We made the basecamp where we stayed for a week without seeing anyone. We spent our time messing around in the high country, taking what came to us. Each day we set off to explore in a new direction, our lunch in a canvas rucksack. On one warm afternoon we discovered a series of deep pools and falls in the creek, smooth ramps of rock we sliddown like otters, shockingly cold plunges into clear pools, waterfalls we could duck behind. Another morning, I glanced into a small clearing along a forested trail, a lush mossy spot full of sunlight. Thirty feet away, a spotted fawn looked back at me. The tiny deer was motionless, lying in the open glade, its eyes huge and liquid.
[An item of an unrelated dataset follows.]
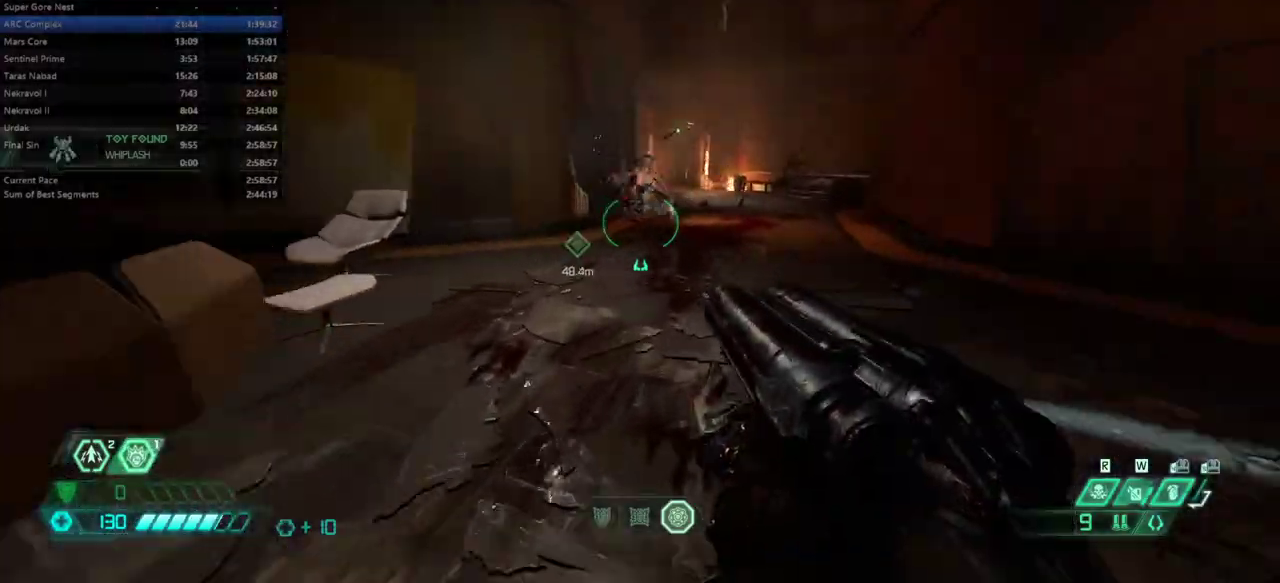
{"keys": [], "mouse": [], "events": [[233, "r", "down"], [367, "e", "up"], [367, "r", "up"]]}
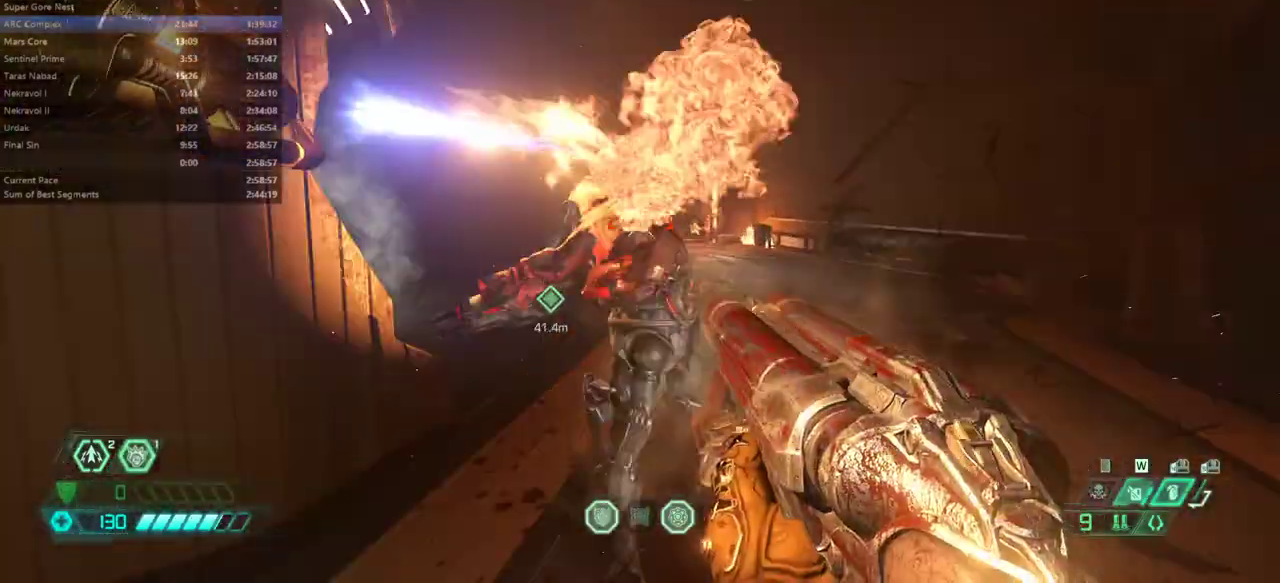
{"keys": [], "mouse": [], "events": [[67, "d", "down"], [100, "shift", "down"], [300, "shift", "up"], [433, "d", "up"]]}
I could hear it breathe.

At our base camp we constructed a rock icebox in the creek to keep the perishables cold, with walls stout enough to withstand a flashflood. Deer grazed through the meadows at twilight. Every night we heated iron-rich rocks in the fire, wrapped them in towels, and put them in the bottoms of our flannel sleeping bags like hot-water bottles.

On our longest dayhike we came across the large, fresh tracks of a moose. We followed the trail—huge, cloven prints the size of my hand. Even at 11 and susceptible to miracle, I thought the chances of catching up to that moose were pretty slim. But damned if we didn’t, hours later, stumble to the edge of a marshy lake where the bull moose fed on succulent pond growth. He looked as big as a hillside, standing knee-deep in the muck, antlers like canoe paddles. I got ahead of my family on my way back to camp—I’d been reading about Mowgli the Jungle Boy, and my imagination was charging along like a Montana coal train. I would become a Mountain Boy! All I had to do was duck off the trail and disappear into the forests and meadows. I would learn to snare my food, make my shelter in caves, strike fire with sparks. The animals would incorporate me into their fabulous world.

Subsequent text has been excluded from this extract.